Warnings aside, Zanzibar is a tremendous place to travel with children. It is a society built around the concept of family – which is why you will almost never see a homeless person on these islands. Children are much loved, although expected to show deference and respect to adults.
Big families mean that most people are used to dealing with children. People will often go out of their way to help if you need something for your child, and if you are waiting in a restaurant for a meal with an antsy, grumpy toddler, you may well find that the waiter will put on a one-man song and dance show for your kid that averts the tantrums.
Food itself is not too tricky from a kid's point of view. Zanzibari food is not overly fancy or hot, and common options include fish, rice, chips and pasta, with lots of easily palatable tropical fruit and pancakes available. Many kids love the street food stalls at Stone Town’s Forodhani Gardens, as well as swimming in the same sea that their evening’s fish comes from.
In terms of other activities for children, there is a zoo near town called Zanzibar Park, with lots of different animals on display, a small cafe and a playground. There is also a place to see animals called Zala Park, with indigenous Zanzibari animals such as snakes, chameleons and bush babies on display, a villager-owned and operated butterfly centre at Pete and a monkey forest at Jozani where children can see the indigenous red colobus monkeys.
Many hotels have swimming pools – check with yours before you arrive.

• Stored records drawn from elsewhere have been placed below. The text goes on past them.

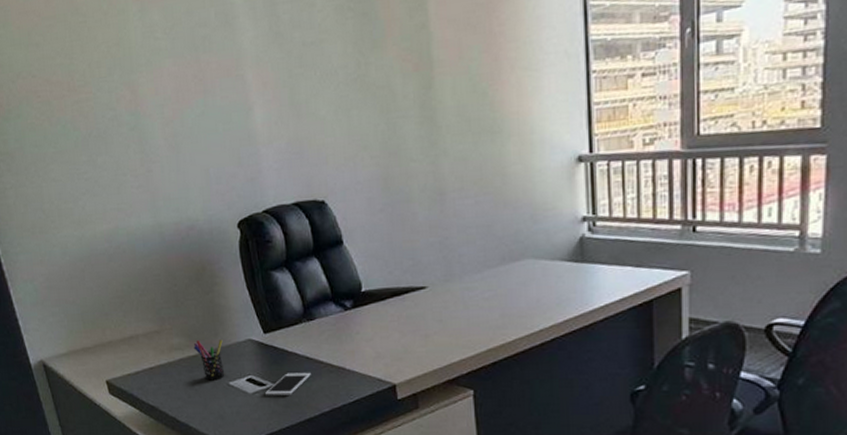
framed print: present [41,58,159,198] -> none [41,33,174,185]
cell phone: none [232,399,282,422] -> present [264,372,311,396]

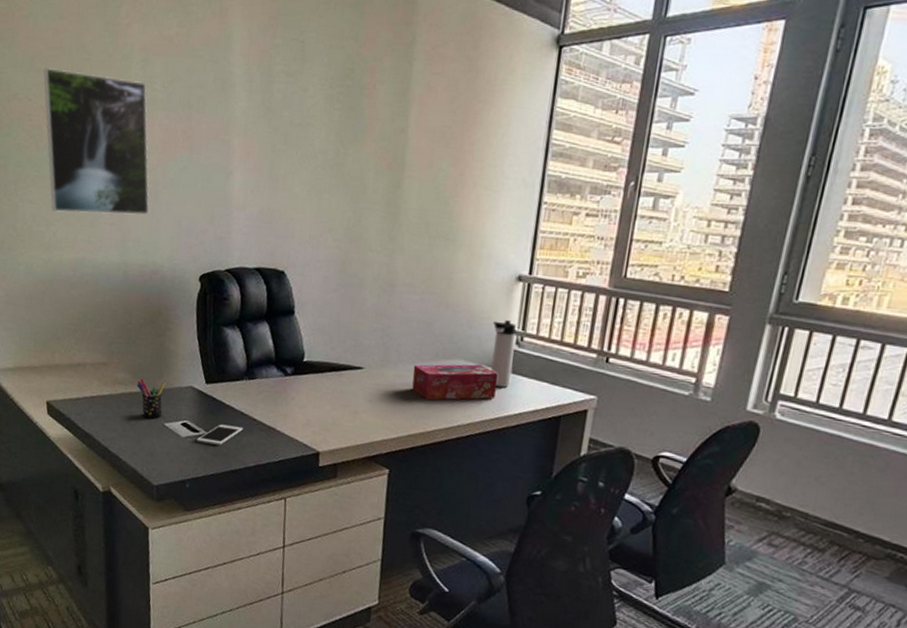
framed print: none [41,33,174,185] -> present [43,67,149,215]
tissue box: none [480,261,575,308] -> present [412,364,498,400]
thermos bottle: none [560,207,590,280] -> present [490,320,517,388]

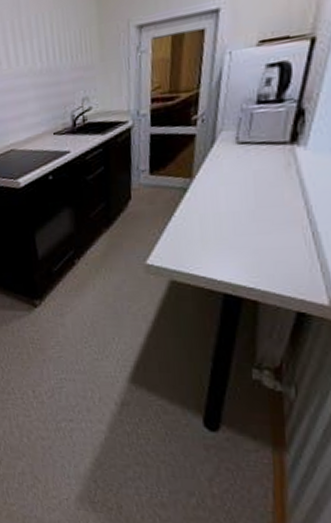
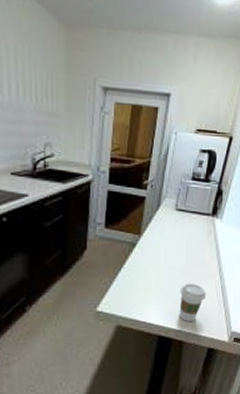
coffee cup: none [250,230,290,279] -> present [179,283,207,323]

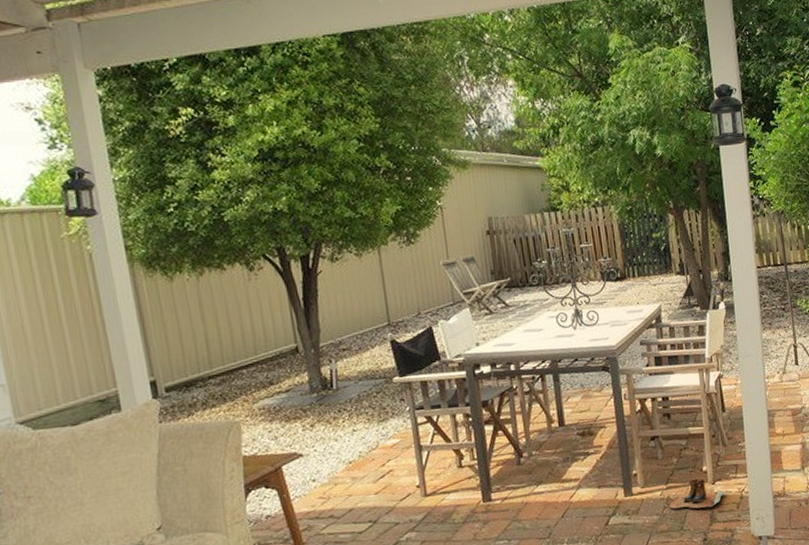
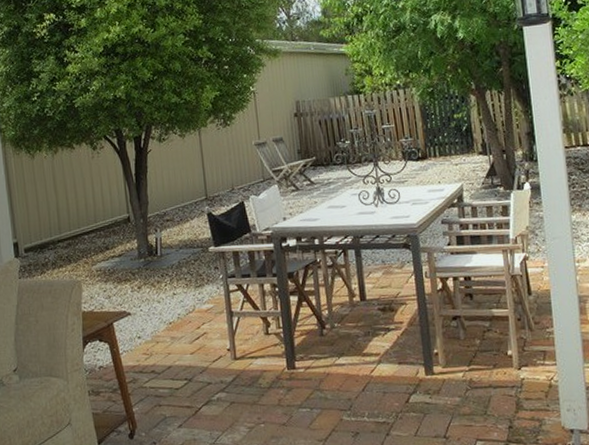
boots: present [668,477,726,509] -> none [471,361,533,394]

If you are travelling on a budget you may often find that nearby hotels will allow you to use their pool if you pay a set fee or buy lunch. Failing that there is the Indian Ocean. It can vary from glassy and calm to fairly rough, so judge the waves before taking very young children in for the plunge. Some areas are tidal, which means you can’t swim every hour of every day and have to plan your swimming visits, but on the plus side you can take your kids at very low tide out on a reef walk (in thick soled shoes).
Supplies are reasonable on the main island, Unguja, for children. For babies, formula milk is available as are recognised nappy brands such as Pampers and wipes. If you are going to Pemba, or to the Mafia archipelago it's a good idea to take some of your own supplies to be on the safe side, and shop in the main villages before you go to outlying areas.
But the main thing is to enjoy - most children have a great time on Zanzibar and leave with lifetime memories of adventure and fun.